## Extract provided
It Happened To Me: My Aunt Attempted to Baptize Me in Her Swimming Pool (A Jane Magazine Rejection)
My cousin almost killed me and my aunt tried to get me to accept Jesus during a visit to my dying grandma. Jane politely rejected this essay nearly 25 years ago — but here it is now! Praise Jesus?
Hello hello!
BEFORE you read this story, please send in your submissions for our “Unpopular Opinion” and “It Happened To Me” sections. (I just got a note from one of you saying that too many of our opinion stories are still written by men with not enough other genders in that author mix. You - not you dudes, but all the rest of you - can help change that by sending me your Unpopular Opinions or getting friends or enemies to submit theirs.) All of them can come straight to me at jane@anotherjaneprattthing.com, please. We love to publish your stories and pay you for them and then if that goes well, we love for you to become a regular writer here and continue to rinse and repeat that process until eternity. Some of my favorite AJPTers came to me exactly that way, through a submission to one of those sections, like sweet kook Genevieve, to mention one working partnership/odd friendship that will no doubt last a weird lifetime.
Now the reason I encouraged you to submit your stories before you read this entry from today is because the It Happened To Me submission that you are about to read is a little unusual, as you will soon see. But in my defense: I do not generally take 20+ years to publish your submissions. So don’t be daunted by that detail! And sorry, Laura!
I love you all! Enjoy your lives and enjoy this historical artifact.
Love love always,
Jane
By Laura LeBleu
The Backstory
Back in 1996, my aunt tried to baptize me in her swimming pool. I was almost 25 years old.
Five years later, I turned my experience into a story and sent it to Jane magazine. I figured it would be the perfect It Happened to Me article—because “coerced adult baptism” is a pretty rare square on life’s bingo card.
I was only slightly crushed when my article was returned with a short, handwritten note. As far as rejections go, it was as good as it gets: We can’t run this right now, but please don’t hesitate to send something else.

## Rows
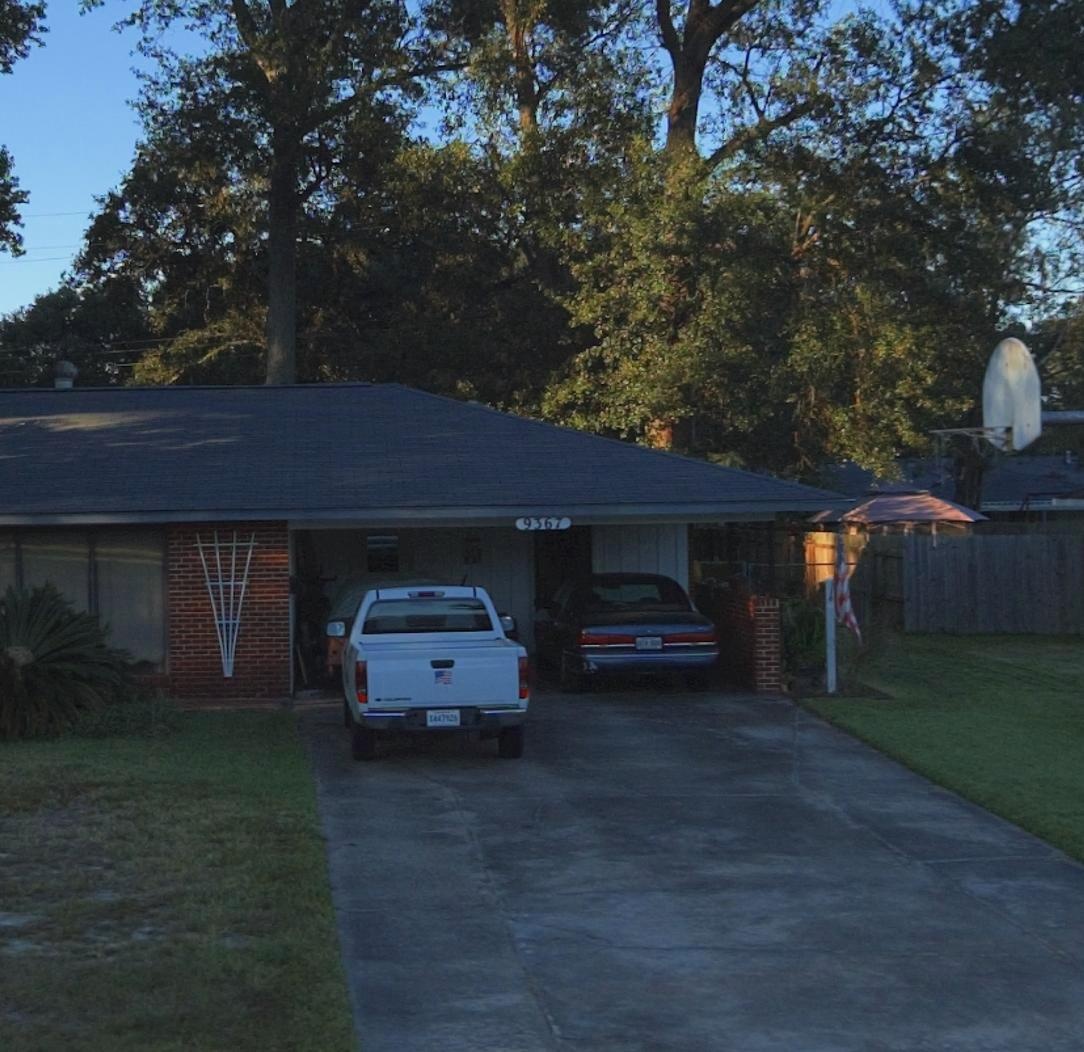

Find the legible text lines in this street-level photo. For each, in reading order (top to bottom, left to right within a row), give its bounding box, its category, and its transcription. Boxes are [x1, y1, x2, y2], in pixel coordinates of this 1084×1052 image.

[522, 516, 565, 531] StreetNumber: 9367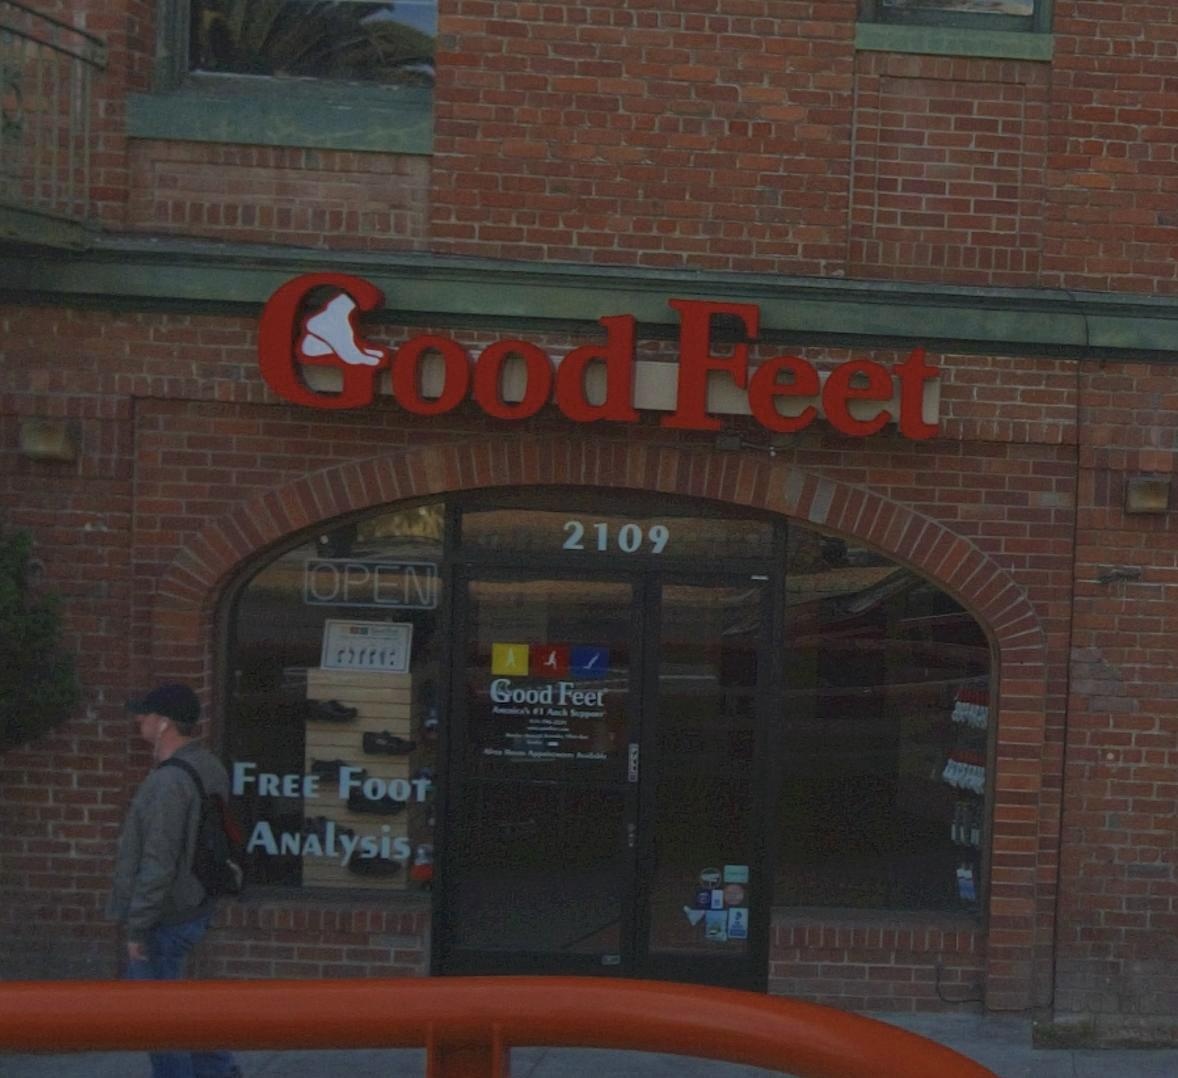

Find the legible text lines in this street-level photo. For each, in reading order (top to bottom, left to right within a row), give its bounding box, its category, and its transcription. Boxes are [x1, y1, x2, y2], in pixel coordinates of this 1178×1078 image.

[248, 261, 948, 451] BusinessName: Good Feet
[559, 517, 672, 558] StreetNumber: 2109
[306, 559, 435, 608] None: OPEN
[487, 673, 607, 710] BusinessName: Good Feet
[228, 755, 436, 807] None: FREE FOOT
[629, 746, 639, 774] None: PULL
[241, 815, 415, 870] None: ANALysis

## Objective 1
Print the stretch of the swimming-pool baptism story from "Now the reason" through "And sorry, Laura!", word for word.
## Objective 2
In the swimming-pool baptism story, how old was the writer when the aunt attempted the baptism?
Work only from the swimming-pool baptism story.

## Correct answer 1
Now the reason I encouraged you to submit your stories before you read this entry from today is because the It Happened To Me submission that you are about to read is a little unusual, as you will soon see. But in my defense: I do not generally take 20+ years to publish your submissions. So don’t be daunted by that detail! And sorry, Laura!

## Correct answer 2
Almost 25 years old.